At a recent hackathon event at work I looked into RDAP - the Registration Data Access Protocol. It aims to be the standard to query and present data about the owners and responsible parties of domains, IPs and ASNs (Autonomous System Numbers). This data used to be accessible only via WHOIS protocol (so much so that the data is sometimes referred to as “WHOIS data”), in plaintext via port 43. That was not great in case you needed to figure out the abuse e-mail of a domain registrar programmatically of course.

RDAP is a nice and simple RESTful API protocol that allows you to query the registrant information from the responsible registries/registrars. In theory every registry should run a RDAP server that can be queried for information about the objects (e.g. domains) it is responsible for. In case of e.g. thin registries, which don’t necessarily have all the data for their registered domains, as they were registered through sub-registrars, they can also point to the RDAP endpoint of the respective sub-registrars. The problem was to initially figure out which RDAP server was responsible for which object in the first place.

This was solved by RFC 9224 “Finding the Authoritative Registration Data Access Protocol (RDAP) Service”. In short, the IANA (Internet Assigned Numbers Authority) is hosting a bunch of files that point you to the right RDAP server for e.g. a specific TLD (or an IP, ASN, etc.).

Unfortunately not every registry has declared and is hosting an authoritative RDAP service.

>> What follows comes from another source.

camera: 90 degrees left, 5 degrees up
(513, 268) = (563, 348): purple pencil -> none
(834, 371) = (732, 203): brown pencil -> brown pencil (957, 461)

While gTLD registries (like .plumbing or .lamer) are required to provide such a service, the old ccTLD registries (like .de or .uk) are not. And some of the registries that do have declared it put it behind ridiculously low rate-limits. 1 The Wix.com RDAP endpoint returned a “HTTP 429 Too many requests” response on literally my first ever request-attempt to them.

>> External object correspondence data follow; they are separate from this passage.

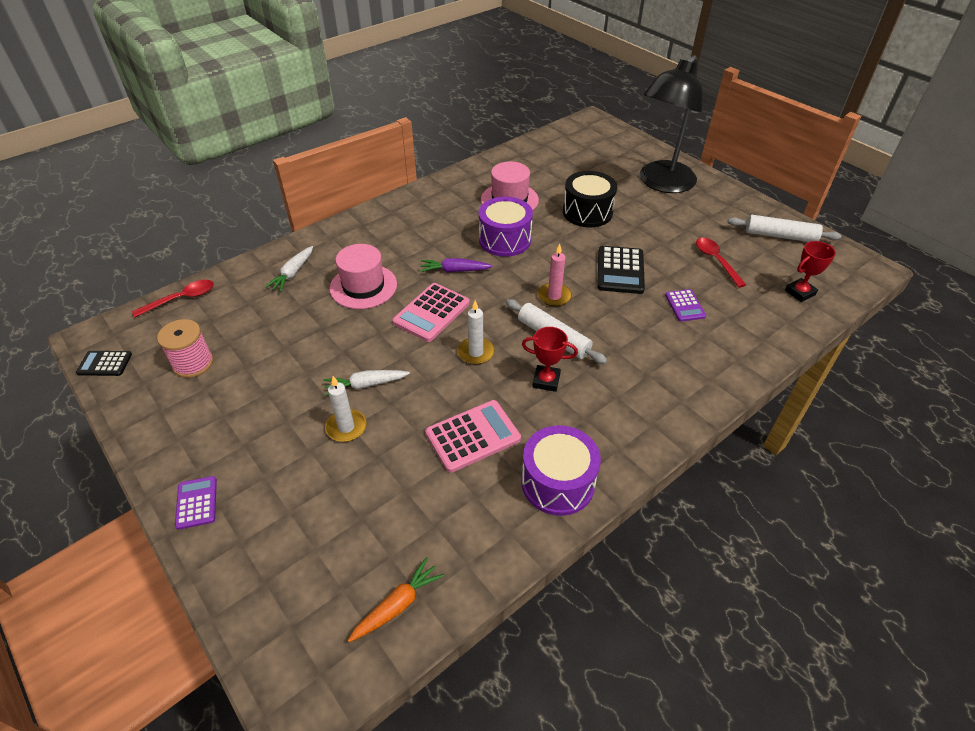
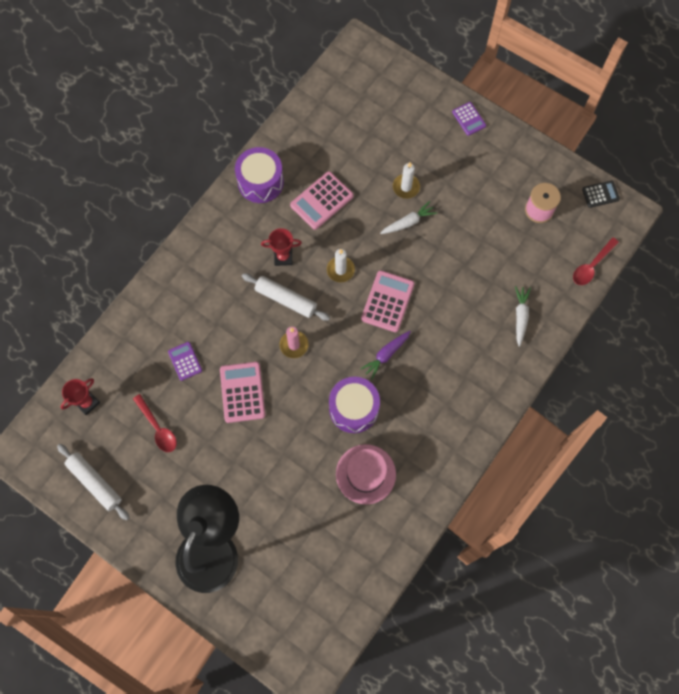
camera: 165 degrees right, 25 degrees up
(363, 286) = (454, 316): pink hat -> none
(398, 605) = (331, 95): orange carrot -> none
(454, 271) = (386, 355): purple carrot -> purple carrot turned 150 degrees clockwise
(587, 212) = (284, 473): black drum -> none
(620, 270) = (242, 392): black calculator -> pink calculator
(780, 236) = (95, 482): white rolling pin -> white rolling pin turned 45 degrees clockwise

But, at the time of writing, 80.49% of all TLDs have an authoritative RDAP service declared. I know that, because I built a little Mastodon Bot called @stateofRDAP@botsin.space which currently monitors the DNS RDAP bootstrap file and posts about changes to it. So, if you are on Mastodon and are as excited as I am about RDAP, feel free to follow the little fellow.

Screenshot of a post of @stateofRDAP, saying that “As of today 80.48% (1192) of all 1481 Top Level Domains have an authoritative RDAP service declared. These TLDs were added: .kids #RDAP”

Currently it just monitors the DNS RDAP boostrap file, and it just handles TLDs being added or removed, but in the future I also want to have it handle changes of RDAP endpoints (e.g. when another registry is taking over responsibility for a TLD) or potentially the other RDAP bootstrap files, depending on the noise levels.